In re Bose originated from Bose’s opposition against the application of Hexawave, Inc. to register the mark HEXAWAVE. Bose’s opposition was grounded upon trademark priority and likelihood of confusion with Bose’s prior registered marks including WAVE. Hexawave counterclaimed for cancellation of Bose’s WAVE registration on the grounds that Bose committed fraud when it renewed the registration, claiming use on all the goods in the registration while knowing that it had stopped manufacturing and selling certain of the goods (audio tape recorders and players).

While Bose had stopped manufacturing and selling audio tape recorders and players sometime between 1996 and 1997, Bose continued to repair these items, some of which were still under warranty. Bose’s General Counsel, who signed the renewal application, believed that the WAVE mark still was in use in commerce in connection with audio tape recorders and players because, in the process of repairs, the product was being transported back to customers. The Trademark Trial and Appeal Board (“Board”) found General Counsel’s belief not to be reasonable, and that his statement of continuing use in commerce was fraudulently made. As a consequence, the Board cancelled Bose’s WAVE registration in its entirety.

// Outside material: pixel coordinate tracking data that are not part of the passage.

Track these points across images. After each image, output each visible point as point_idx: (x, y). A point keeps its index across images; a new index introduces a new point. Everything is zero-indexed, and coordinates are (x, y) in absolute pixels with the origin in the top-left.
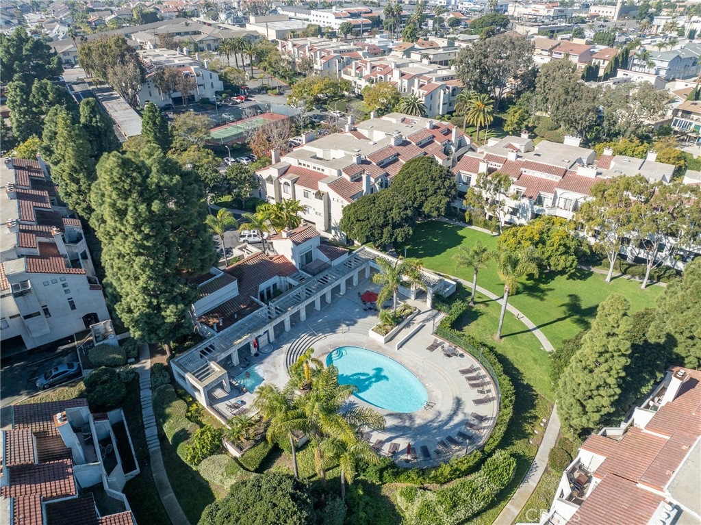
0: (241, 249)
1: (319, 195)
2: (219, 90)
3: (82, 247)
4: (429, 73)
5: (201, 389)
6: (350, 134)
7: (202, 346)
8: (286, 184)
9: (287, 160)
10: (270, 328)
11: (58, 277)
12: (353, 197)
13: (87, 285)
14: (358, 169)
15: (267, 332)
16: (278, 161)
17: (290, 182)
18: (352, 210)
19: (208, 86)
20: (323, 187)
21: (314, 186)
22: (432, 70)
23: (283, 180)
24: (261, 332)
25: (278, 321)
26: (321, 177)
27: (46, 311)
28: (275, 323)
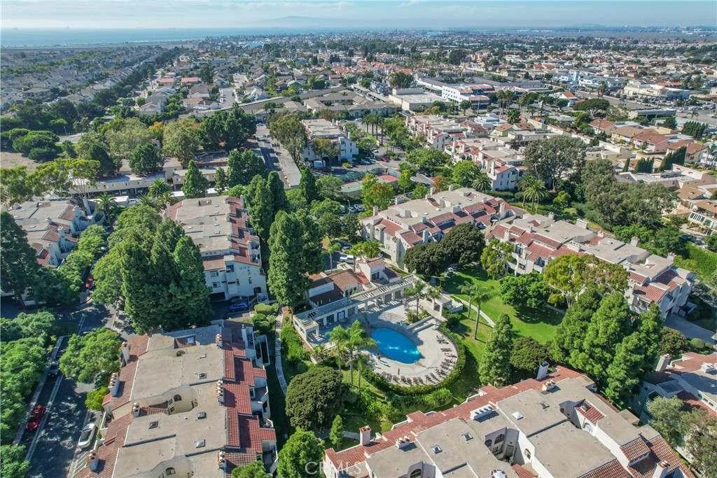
0: (342, 266)
1: (395, 239)
2: (355, 154)
3: (258, 252)
4: (506, 157)
5: (305, 330)
6: (428, 201)
7: (310, 312)
8: (377, 230)
9: (382, 215)
10: (346, 309)
11: (247, 266)
12: (414, 244)
13: (259, 272)
14: (422, 227)
15: (344, 311)
16: (376, 214)
17: (379, 229)
18: (410, 252)
19: (348, 151)
20: (398, 235)
21: (393, 234)
22: (509, 154)
23: (376, 227)
24: (341, 310)
25: (351, 306)
26: (399, 228)
27: (238, 283)
28: (349, 307)
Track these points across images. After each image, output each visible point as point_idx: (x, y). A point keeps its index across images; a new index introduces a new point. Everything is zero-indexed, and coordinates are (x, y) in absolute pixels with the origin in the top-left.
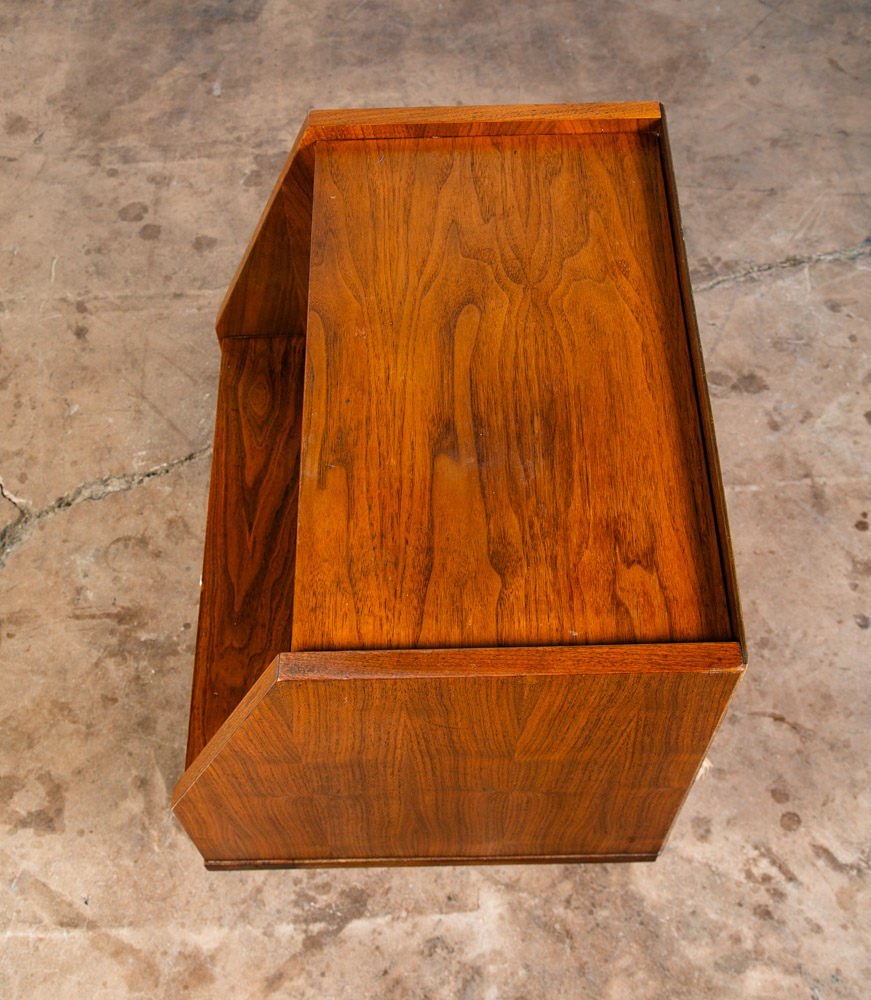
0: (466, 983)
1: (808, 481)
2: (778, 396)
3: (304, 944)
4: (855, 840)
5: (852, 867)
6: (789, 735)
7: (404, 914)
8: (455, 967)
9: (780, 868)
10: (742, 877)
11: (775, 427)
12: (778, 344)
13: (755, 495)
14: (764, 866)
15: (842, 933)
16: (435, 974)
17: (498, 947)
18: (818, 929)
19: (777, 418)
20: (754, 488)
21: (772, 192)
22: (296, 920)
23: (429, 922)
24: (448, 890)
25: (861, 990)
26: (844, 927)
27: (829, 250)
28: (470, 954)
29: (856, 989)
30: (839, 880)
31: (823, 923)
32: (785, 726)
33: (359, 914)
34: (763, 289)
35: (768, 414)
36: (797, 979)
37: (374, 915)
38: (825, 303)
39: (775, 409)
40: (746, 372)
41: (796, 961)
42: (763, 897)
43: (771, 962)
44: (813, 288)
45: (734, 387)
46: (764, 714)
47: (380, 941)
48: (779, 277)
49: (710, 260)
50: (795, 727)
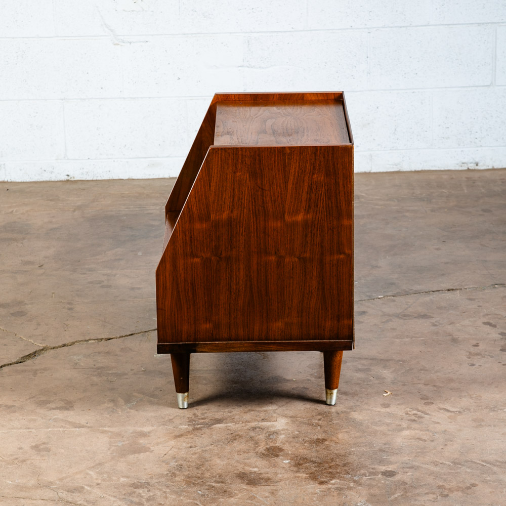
0: (269, 435)
1: (451, 337)
2: (438, 319)
3: (193, 429)
4: (459, 406)
5: (456, 411)
6: (431, 387)
7: (241, 423)
8: (264, 432)
9: (422, 412)
10: (404, 414)
11: (435, 325)
12: (440, 308)
13: (422, 340)
14: (415, 412)
15: (449, 424)
16: (256, 434)
17: (286, 428)
18: (438, 423)
19: (436, 323)
20: (422, 339)
21: (443, 275)
22: (189, 425)
23: (254, 424)
24: (262, 418)
25: (455, 433)
26: (451, 422)
27: (471, 287)
28: (272, 430)
29: (454, 433)
30: (449, 414)
31: (440, 422)
32: (429, 386)
33: (220, 423)
34: (435, 296)
35: (433, 323)
36: (427, 432)
37: (226, 423)
38: (467, 299)
39: (436, 322)
40: (422, 314)
41: (426, 429)
42: (413, 417)
43: (414, 429)
44: (460, 295)
45: (415, 318)
46: (419, 384)
47: (229, 428)
48: (443, 293)
49: (407, 290)
50: (435, 386)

On appeal, the Federal Circuit stated that there is a material legal distinction between a false representation and a fraudulent one, “the latter involving an intent to deceive, whereas the former may be occasioned by a misunderstanding, a mere negligent omission or the like.” The Federal Circuit further stated that for intent to deceive to be shown, the “deception must be willful to constitute fraud.” This willful intent to deceive cannot be predicated upon proof of simple negligence or even gross negligence. “Subjective intent to deceive, however difficult it may be to prove, is an indispensable element in the [fraud] analysis.” “[S]uch intent can be inferred from indirect and circumstantial evidence. But such evidence must still be clear and convincing, and inferences drawn from lesser evidence cannot satisfy the deceptive intent requirement.”

The Federal Circuit’s decision in In re Bose thus overrules the Board’s holding in Medinol v. Neuro Vasx, Inc., 67 USPQ2d 1205 (TTAB 2003) and its progeny that a finding of fraud can be supported by a false declaration of trademark use wherein the declarant “should have known” the true facts. The Federal Circuit stated that “[b]y equating ‘should have known’ of the falsity with a subjective intent [to deceive], the Board erroneously lowered the fraud standard to a simple negligence standard.”

In the end, the apparent belief of Bose’s General Counsel that repairing damaged, previously-sold WAVE tape recorders and players, and returning the repaired goods to customers, met the “use in commerce” requirement for renewal may have resulted in a materially false representation being made to the PTO, but it was not fraudulent. To the contrary, the Federal Circuit stated that “[t]here is no fraud if a false misrepresentation is occasioned by an honest misunderstanding or inadvertence without a willful intent to deceive. … Unless the challenger can point to evidence of an inference of deceptive intent, it has failed to satisfy the clear and convincing evidence standard required to establish a fraud claim.” The Federal Circuit remanded the case “for appropriate proceedings,” which it suggested would include restricting the WAVE registration by deleting those goods with which the mark is no longer in use.

In future cases, the Board’s regular practice of sustaining fraud claims (and thus canceling entire registrations or classes of goods/services in registrations) on summary judgment based upon an “objective standard” for proof of intent to deceive likely will be a thing of the past. Indeed, it will be more difficult to successfully challenge a use-based application or issued registration on grounds of fraud unless proof of willful subjective intent to deceive can be shown. While such intent can be inferred from indirect and circumstantial evidence, it cannot be the result of an honest misunderstanding or inadvertence.